== Segment start ==

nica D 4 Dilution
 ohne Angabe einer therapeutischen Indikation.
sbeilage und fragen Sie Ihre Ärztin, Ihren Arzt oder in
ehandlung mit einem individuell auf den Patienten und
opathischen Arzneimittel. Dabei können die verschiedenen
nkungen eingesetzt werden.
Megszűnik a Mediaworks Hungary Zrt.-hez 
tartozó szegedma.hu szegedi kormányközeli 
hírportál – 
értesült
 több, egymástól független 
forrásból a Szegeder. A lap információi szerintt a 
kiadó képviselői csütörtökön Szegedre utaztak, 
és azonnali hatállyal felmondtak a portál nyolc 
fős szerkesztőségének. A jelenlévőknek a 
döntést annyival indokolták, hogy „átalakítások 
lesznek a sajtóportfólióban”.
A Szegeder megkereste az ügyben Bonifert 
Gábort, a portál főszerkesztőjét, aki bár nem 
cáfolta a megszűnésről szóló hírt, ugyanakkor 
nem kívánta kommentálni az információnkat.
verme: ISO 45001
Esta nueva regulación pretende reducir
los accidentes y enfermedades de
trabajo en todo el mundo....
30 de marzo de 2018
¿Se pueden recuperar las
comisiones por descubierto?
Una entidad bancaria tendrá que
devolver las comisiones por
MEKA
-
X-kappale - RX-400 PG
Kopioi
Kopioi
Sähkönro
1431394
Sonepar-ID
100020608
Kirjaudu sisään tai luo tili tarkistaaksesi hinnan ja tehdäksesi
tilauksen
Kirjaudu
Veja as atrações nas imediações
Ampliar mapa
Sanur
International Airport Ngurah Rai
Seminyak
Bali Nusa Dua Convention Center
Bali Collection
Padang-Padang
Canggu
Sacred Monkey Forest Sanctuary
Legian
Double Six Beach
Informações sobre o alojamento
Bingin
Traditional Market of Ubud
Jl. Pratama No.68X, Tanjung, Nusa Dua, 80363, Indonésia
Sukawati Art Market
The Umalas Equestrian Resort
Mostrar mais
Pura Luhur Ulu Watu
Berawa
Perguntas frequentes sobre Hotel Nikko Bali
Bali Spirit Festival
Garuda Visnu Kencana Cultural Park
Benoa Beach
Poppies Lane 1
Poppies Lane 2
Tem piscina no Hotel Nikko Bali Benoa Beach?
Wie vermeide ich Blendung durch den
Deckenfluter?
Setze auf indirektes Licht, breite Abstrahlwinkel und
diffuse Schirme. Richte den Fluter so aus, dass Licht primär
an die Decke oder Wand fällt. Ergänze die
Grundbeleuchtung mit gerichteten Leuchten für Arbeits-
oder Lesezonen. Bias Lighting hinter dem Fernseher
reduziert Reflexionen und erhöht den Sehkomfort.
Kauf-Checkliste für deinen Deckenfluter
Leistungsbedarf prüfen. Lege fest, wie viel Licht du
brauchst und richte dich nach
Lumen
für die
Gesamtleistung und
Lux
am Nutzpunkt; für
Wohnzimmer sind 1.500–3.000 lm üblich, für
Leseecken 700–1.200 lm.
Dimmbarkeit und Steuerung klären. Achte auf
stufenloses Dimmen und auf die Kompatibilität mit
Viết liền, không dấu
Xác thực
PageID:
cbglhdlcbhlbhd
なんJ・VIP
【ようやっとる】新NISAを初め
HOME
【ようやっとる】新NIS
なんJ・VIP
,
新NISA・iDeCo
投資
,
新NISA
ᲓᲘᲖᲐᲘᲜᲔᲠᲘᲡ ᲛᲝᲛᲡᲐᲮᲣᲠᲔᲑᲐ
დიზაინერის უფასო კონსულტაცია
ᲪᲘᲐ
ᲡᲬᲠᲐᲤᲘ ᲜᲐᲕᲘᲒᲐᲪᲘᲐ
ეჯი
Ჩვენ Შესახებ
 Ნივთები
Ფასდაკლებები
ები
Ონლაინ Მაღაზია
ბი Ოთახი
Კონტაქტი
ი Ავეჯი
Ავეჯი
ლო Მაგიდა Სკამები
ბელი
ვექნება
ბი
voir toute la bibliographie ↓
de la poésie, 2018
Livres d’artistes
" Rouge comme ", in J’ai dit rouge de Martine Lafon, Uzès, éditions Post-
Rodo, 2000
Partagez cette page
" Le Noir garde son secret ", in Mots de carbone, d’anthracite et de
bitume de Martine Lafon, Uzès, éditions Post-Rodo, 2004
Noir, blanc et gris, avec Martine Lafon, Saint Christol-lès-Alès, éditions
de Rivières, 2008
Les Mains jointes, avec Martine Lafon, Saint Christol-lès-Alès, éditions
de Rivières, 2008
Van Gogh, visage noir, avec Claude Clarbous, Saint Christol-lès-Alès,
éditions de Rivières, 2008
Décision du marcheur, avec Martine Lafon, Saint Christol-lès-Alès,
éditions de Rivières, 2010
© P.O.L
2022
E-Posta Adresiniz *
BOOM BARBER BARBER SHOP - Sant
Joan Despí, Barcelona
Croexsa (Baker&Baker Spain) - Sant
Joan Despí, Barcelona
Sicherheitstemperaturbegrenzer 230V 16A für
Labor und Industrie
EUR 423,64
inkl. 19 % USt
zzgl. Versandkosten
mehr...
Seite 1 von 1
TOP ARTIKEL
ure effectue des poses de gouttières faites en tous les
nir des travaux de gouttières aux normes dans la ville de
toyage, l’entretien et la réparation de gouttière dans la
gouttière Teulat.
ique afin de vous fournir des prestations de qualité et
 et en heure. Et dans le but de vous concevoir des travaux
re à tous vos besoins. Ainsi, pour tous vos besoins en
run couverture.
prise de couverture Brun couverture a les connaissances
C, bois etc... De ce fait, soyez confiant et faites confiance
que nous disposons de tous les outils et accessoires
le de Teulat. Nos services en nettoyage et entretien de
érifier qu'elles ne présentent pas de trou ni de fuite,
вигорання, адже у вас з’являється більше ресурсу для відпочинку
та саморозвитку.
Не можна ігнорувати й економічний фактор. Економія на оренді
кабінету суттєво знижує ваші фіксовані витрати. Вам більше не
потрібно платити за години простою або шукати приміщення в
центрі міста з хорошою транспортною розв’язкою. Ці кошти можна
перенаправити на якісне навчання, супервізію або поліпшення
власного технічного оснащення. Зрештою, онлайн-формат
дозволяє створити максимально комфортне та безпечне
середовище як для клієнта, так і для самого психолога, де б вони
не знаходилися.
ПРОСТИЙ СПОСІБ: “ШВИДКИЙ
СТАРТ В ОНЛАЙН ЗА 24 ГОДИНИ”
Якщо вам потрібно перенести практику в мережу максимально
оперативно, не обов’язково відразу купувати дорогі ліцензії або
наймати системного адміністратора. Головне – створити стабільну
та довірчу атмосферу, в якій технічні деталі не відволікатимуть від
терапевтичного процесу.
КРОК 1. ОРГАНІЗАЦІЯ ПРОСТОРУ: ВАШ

== Segment end ==

» REQUIRED WORK:
Please write out the text of every item above word for word, keeping each line as it appears.

» ANSWER TO THE EXERCISE:
nica D 4 Dilution
 ohne Angabe einer therapeutischen Indikation.
sbeilage und fragen Sie Ihre Ärztin, Ihren Arzt oder in
ehandlung mit einem individuell auf den Patienten und
opathischen Arzneimittel. Dabei können die verschiedenen
nkungen eingesetzt werden.
Megszűnik a Mediaworks Hungary Zrt.-hez 
tartozó szegedma.hu szegedi kormányközeli 
hírportál – 
értesült
 több, egymástól független 
forrásból a Szegeder. A lap információi szerintt a 
kiadó képviselői csütörtökön Szegedre utaztak, 
és azonnali hatállyal felmondtak a portál nyolc 
fős szerkesztőségének. A jelenlévőknek a 
döntést annyival indokolták, hogy „átalakítások 
lesznek a sajtóportfólióban”.
A Szegeder megkereste az ügyben Bonifert 
Gábort, a portál főszerkesztőjét, aki bár nem 
cáfolta a megszűnésről szóló hírt, ugyanakkor 
nem kívánta kommentálni az információnkat.
verme: ISO 45001
Esta nueva regulación pretende reducir
los accidentes y enfermedades de
trabajo en todo el mundo....
30 de marzo de 2018
¿Se pueden recuperar las
comisiones por descubierto?
Una entidad bancaria tendrá que
devolver las comisiones por
MEKA
-
X-kappale - RX-400 PG
Kopioi
Kopioi
Sähkönro
1431394
Sonepar-ID
100020608
Kirjaudu sisään tai luo tili tarkistaaksesi hinnan ja tehdäksesi
tilauksen
Kirjaudu
Veja as atrações nas imediações
Ampliar mapa
Sanur
International Airport Ngurah Rai
Seminyak
Bali Nusa Dua Convention Center
Bali Collection
Padang-Padang
Canggu
Sacred Monkey Forest Sanctuary
Legian
Double Six Beach
Informações sobre o alojamento
Bingin
Traditional Market of Ubud
Jl. Pratama No.68X, Tanjung, Nusa Dua, 80363, Indonésia
Sukawati Art Market
The Umalas Equestrian Resort
Mostrar mais
Pura Luhur Ulu Watu
Berawa
Perguntas frequentes sobre Hotel Nikko Bali
Bali Spirit Festival
Garuda Visnu Kencana Cultural Park
Benoa Beach
Poppies Lane 1
Poppies Lane 2
Tem piscina no Hotel Nikko Bali Benoa Beach?
Wie vermeide ich Blendung durch den
Deckenfluter?
Setze auf indirektes Licht, breite Abstrahlwinkel und
diffuse Schirme. Richte den Fluter so aus, dass Licht primär
an die Decke oder Wand fällt. Ergänze die
Grundbeleuchtung mit gerichteten Leuchten für Arbeits-
oder Lesezonen. Bias Lighting hinter dem Fernseher
reduziert Reflexionen und erhöht den Sehkomfort.
Kauf-Checkliste für deinen Deckenfluter
Leistungsbedarf prüfen. Lege fest, wie viel Licht du
brauchst und richte dich nach
Lumen
für die
Gesamtleistung und
Lux
am Nutzpunkt; für
Wohnzimmer sind 1.500–3.000 lm üblich, für
Leseecken 700–1.200 lm.
Dimmbarkeit und Steuerung klären. Achte auf
stufenloses Dimmen und auf die Kompatibilität mit
Viết liền, không dấu
Xác thực
PageID:
cbglhdlcbhlbhd
なんJ・VIP
【ようやっとる】新NISAを初め
HOME
【ようやっとる】新NIS
なんJ・VIP
,
新NISA・iDeCo
投資
,
新NISA
ᲓᲘᲖᲐᲘᲜᲔᲠᲘᲡ ᲛᲝᲛᲡᲐᲮᲣᲠᲔᲑᲐ
დიზაინერის უფასო კონსულტაცია
ᲪᲘᲐ
ᲡᲬᲠᲐᲤᲘ ᲜᲐᲕᲘᲒᲐᲪᲘᲐ
ეჯი
Ჩვენ Შესახებ
 Ნივთები
Ფასდაკლებები
ები
Ონლაინ Მაღაზია
ბი Ოთახი
Კონტაქტი
ი Ავეჯი
Ავეჯი
ლო Მაგიდა Სკამები
ბელი
ვექნება
ბი
voir toute la bibliographie ↓
de la poésie, 2018
Livres d’artistes
" Rouge comme ", in J’ai dit rouge de Martine Lafon, Uzès, éditions Post-
Rodo, 2000
Partagez cette page
" Le Noir garde son secret ", in Mots de carbone, d’anthracite et de
bitume de Martine Lafon, Uzès, éditions Post-Rodo, 2004
Noir, blanc et gris, avec Martine Lafon, Saint Christol-lès-Alès, éditions
de Rivières, 2008
Les Mains jointes, avec Martine Lafon, Saint Christol-lès-Alès, éditions
de Rivières, 2008
Van Gogh, visage noir, avec Claude Clarbous, Saint Christol-lès-Alès,
éditions de Rivières, 2008
Décision du marcheur, avec Martine Lafon, Saint Christol-lès-Alès,
éditions de Rivières, 2010
© P.O.L
2022
E-Posta Adresiniz *
BOOM BARBER BARBER SHOP - Sant
Joan Despí, Barcelona
Croexsa (Baker&Baker Spain) - Sant
Joan Despí, Barcelona
Sicherheitstemperaturbegrenzer 230V 16A für
Labor und Industrie
EUR 423,64
inkl. 19 % USt
zzgl. Versandkosten
mehr...
Seite 1 von 1
TOP ARTIKEL
ure effectue des poses de gouttières faites en tous les
nir des travaux de gouttières aux normes dans la ville de
toyage, l’entretien et la réparation de gouttière dans la
gouttière Teulat.
ique afin de vous fournir des prestations de qualité et
 et en heure. Et dans le but de vous concevoir des travaux
re à tous vos besoins. Ainsi, pour tous vos besoins en
run couverture.
prise de couverture Brun couverture a les connaissances
C, bois etc... De ce fait, soyez confiant et faites confiance
que nous disposons de tous les outils et accessoires
le de Teulat. Nos services en nettoyage et entretien de
érifier qu'elles ne présentent pas de trou ni de fuite,
вигорання, адже у вас з’являється більше ресурсу для відпочинку
та саморозвитку.
Не можна ігнорувати й економічний фактор. Економія на оренді
кабінету суттєво знижує ваші фіксовані витрати. Вам більше не
потрібно платити за години простою або шукати приміщення в
центрі міста з хорошою транспортною розв’язкою. Ці кошти можна
перенаправити на якісне навчання, супервізію або поліпшення
власного технічного оснащення. Зрештою, онлайн-формат
дозволяє створити максимально комфортне та безпечне
середовище як для клієнта, так і для самого психолога, де б вони
не знаходилися.
ПРОСТИЙ СПОСІБ: “ШВИДКИЙ
СТАРТ В ОНЛАЙН ЗА 24 ГОДИНИ”
Якщо вам потрібно перенести практику в мережу максимально
оперативно, не обов’язково відразу купувати дорогі ліцензії або
наймати системного адміністратора. Головне – створити стабільну
та довірчу атмосферу, в якій технічні деталі не відволікатимуть від
терапевтичного процесу.
КРОК 1. ОРГАНІЗАЦІЯ ПРОСТОРУ: ВАШ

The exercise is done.